TASK DESCRIPTION -
Reproduce every one of the rows below word for word, keeping their order.

DATA -
* * *
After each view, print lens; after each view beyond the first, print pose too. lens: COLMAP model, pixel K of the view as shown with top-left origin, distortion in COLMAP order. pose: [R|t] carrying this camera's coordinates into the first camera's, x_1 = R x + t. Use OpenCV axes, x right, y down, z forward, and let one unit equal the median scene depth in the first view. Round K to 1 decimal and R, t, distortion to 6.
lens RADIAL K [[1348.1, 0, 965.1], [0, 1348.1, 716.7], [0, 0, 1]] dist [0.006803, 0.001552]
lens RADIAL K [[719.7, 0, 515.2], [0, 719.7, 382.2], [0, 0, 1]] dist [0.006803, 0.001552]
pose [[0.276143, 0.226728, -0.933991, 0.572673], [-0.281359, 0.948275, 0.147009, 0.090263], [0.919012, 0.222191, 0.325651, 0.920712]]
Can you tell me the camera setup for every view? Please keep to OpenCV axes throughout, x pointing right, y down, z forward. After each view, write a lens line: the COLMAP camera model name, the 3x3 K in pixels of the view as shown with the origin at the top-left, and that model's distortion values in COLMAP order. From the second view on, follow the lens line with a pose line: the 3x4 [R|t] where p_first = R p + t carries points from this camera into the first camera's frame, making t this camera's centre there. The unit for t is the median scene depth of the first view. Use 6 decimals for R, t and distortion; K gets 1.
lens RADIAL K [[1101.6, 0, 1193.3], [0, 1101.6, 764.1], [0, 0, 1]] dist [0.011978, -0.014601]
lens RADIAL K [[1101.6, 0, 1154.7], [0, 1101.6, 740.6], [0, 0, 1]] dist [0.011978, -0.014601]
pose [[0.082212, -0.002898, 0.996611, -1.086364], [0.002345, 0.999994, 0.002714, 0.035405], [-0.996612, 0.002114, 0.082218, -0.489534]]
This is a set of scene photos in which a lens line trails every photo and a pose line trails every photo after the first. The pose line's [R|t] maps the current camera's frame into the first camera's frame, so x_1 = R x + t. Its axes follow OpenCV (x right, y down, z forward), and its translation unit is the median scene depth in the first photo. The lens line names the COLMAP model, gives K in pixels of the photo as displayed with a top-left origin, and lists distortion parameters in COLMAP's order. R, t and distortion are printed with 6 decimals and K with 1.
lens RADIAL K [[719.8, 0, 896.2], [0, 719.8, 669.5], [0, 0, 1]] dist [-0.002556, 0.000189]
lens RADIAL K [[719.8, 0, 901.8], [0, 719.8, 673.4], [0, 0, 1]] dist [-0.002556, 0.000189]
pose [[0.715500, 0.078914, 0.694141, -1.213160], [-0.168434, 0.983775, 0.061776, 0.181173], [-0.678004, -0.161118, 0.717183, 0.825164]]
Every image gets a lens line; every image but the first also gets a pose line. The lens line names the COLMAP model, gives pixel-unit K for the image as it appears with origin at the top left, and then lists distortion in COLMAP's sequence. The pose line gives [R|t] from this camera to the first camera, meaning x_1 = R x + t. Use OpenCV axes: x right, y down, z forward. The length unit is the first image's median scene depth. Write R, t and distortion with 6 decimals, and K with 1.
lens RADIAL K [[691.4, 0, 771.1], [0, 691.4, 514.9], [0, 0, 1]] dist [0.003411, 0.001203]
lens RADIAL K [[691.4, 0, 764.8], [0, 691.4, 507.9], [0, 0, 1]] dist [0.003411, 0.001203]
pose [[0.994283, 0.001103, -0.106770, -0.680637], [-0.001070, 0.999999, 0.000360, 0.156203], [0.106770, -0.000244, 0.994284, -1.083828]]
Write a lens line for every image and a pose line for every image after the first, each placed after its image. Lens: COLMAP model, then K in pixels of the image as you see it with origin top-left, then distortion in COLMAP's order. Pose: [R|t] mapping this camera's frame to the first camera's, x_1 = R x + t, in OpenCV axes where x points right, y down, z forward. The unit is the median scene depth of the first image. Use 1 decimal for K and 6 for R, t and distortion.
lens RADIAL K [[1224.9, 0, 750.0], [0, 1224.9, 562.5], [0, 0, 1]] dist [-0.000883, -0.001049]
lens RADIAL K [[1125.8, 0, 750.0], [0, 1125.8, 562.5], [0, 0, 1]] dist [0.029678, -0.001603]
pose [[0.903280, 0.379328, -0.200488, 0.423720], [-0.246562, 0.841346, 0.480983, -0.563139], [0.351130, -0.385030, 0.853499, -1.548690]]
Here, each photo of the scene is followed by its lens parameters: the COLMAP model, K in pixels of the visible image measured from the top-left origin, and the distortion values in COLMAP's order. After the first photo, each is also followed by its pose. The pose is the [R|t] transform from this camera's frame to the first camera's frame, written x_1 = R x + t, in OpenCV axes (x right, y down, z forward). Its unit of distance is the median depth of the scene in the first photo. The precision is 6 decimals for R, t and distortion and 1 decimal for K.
* * *
SOLUTION -
After each view, print lens; after each view beyond the first, print pose too. lens: COLMAP model, pixel K of the view as shown with top-left origin, distortion in COLMAP order. pose: [R|t] carrying this camera's coordinates into the first camera's, x_1 = R x + t. Use OpenCV axes, x right, y down, z forward, and let one unit equal the median scene depth in the first view. Round K to 1 decimal and R, t, distortion to 6.
lens RADIAL K [[1348.1, 0, 965.1], [0, 1348.1, 716.7], [0, 0, 1]] dist [0.006803, 0.001552]
lens RADIAL K [[719.7, 0, 515.2], [0, 719.7, 382.2], [0, 0, 1]] dist [0.006803, 0.001552]
pose [[0.276143, 0.226728, -0.933991, 0.572673], [-0.281359, 0.948275, 0.147009, 0.090263], [0.919012, 0.222191, 0.325651, 0.920712]]
Can you tell me the camera setup for every view? Please keep to OpenCV axes throughout, x pointing right, y down, z forward. After each view, write a lens line: the COLMAP camera model name, the 3x3 K in pixels of the view as shown with the origin at the top-left, and that model's distortion values in COLMAP order. From the second view on, follow the lens line with a pose line: the 3x4 [R|t] where p_first = R p + t carries points from this camera into the first camera's frame, making t this camera's centre there. The unit for t is the median scene depth of the first view. Use 6 decimals for R, t and distortion; K gets 1.
lens RADIAL K [[1101.6, 0, 1193.3], [0, 1101.6, 764.1], [0, 0, 1]] dist [0.011978, -0.014601]
lens RADIAL K [[1101.6, 0, 1154.7], [0, 1101.6, 740.6], [0, 0, 1]] dist [0.011978, -0.014601]
pose [[0.082212, -0.002898, 0.996611, -1.086364], [0.002345, 0.999994, 0.002714, 0.035405], [-0.996612, 0.002114, 0.082218, -0.489534]]
This is a set of scene photos in which a lens line trails every photo and a pose line trails every photo after the first. The pose line's [R|t] maps the current camera's frame into the first camera's frame, so x_1 = R x + t. Its axes follow OpenCV (x right, y down, z forward), and its translation unit is the median scene depth in the first photo. The lens line names the COLMAP model, gives K in pixels of the photo as displayed with a top-left origin, and lists distortion parameters in COLMAP's order. R, t and distortion are printed with 6 decimals and K with 1.
lens RADIAL K [[719.8, 0, 896.2], [0, 719.8, 669.5], [0, 0, 1]] dist [-0.002556, 0.000189]
lens RADIAL K [[719.8, 0, 901.8], [0, 719.8, 673.4], [0, 0, 1]] dist [-0.002556, 0.000189]
pose [[0.715500, 0.078914, 0.694141, -1.213160], [-0.168434, 0.983775, 0.061776, 0.181173], [-0.678004, -0.161118, 0.717183, 0.825164]]
Every image gets a lens line; every image but the first also gets a pose line. The lens line names the COLMAP model, gives pixel-unit K for the image as it appears with origin at the top left, and then lists distortion in COLMAP's sequence. The pose line gives [R|t] from this camera to the first camera, meaning x_1 = R x + t. Use OpenCV axes: x right, y down, z forward. The length unit is the first image's median scene depth. Write R, t and distortion with 6 decimals, and K with 1.
lens RADIAL K [[691.4, 0, 771.1], [0, 691.4, 514.9], [0, 0, 1]] dist [0.003411, 0.001203]
lens RADIAL K [[691.4, 0, 764.8], [0, 691.4, 507.9], [0, 0, 1]] dist [0.003411, 0.001203]
pose [[0.994283, 0.001103, -0.106770, -0.680637], [-0.001070, 0.999999, 0.000360, 0.156203], [0.106770, -0.000244, 0.994284, -1.083828]]
Write a lens line for every image and a pose line for every image after the first, each placed after its image. Lens: COLMAP model, then K in pixels of the image as you see it with origin top-left, then distortion in COLMAP's order. Pose: [R|t] mapping this camera's frame to the first camera's, x_1 = R x + t, in OpenCV axes where x points right, y down, z forward. The unit is the median scene depth of the first image. Use 1 decimal for K and 6 for R, t and distortion.
lens RADIAL K [[1224.9, 0, 750.0], [0, 1224.9, 562.5], [0, 0, 1]] dist [-0.000883, -0.001049]
lens RADIAL K [[1125.8, 0, 750.0], [0, 1125.8, 562.5], [0, 0, 1]] dist [0.029678, -0.001603]
pose [[0.903280, 0.379328, -0.200488, 0.423720], [-0.246562, 0.841346, 0.480983, -0.563139], [0.351130, -0.385030, 0.853499, -1.548690]]
Here, each photo of the scene is followed by its lens parameters: the COLMAP model, K in pixels of the visible image measured from the top-left origin, and the distortion values in COLMAP's order. After the first photo, each is also followed by its pose. The pose is the [R|t] transform from this camera's frame to the first camera's frame, written x_1 = R x + t, in OpenCV axes (x right, y down, z forward). Its unit of distance is the median depth of the scene in the first photo. The precision is 6 decimals for R, t and distortion and 1 decimal for K.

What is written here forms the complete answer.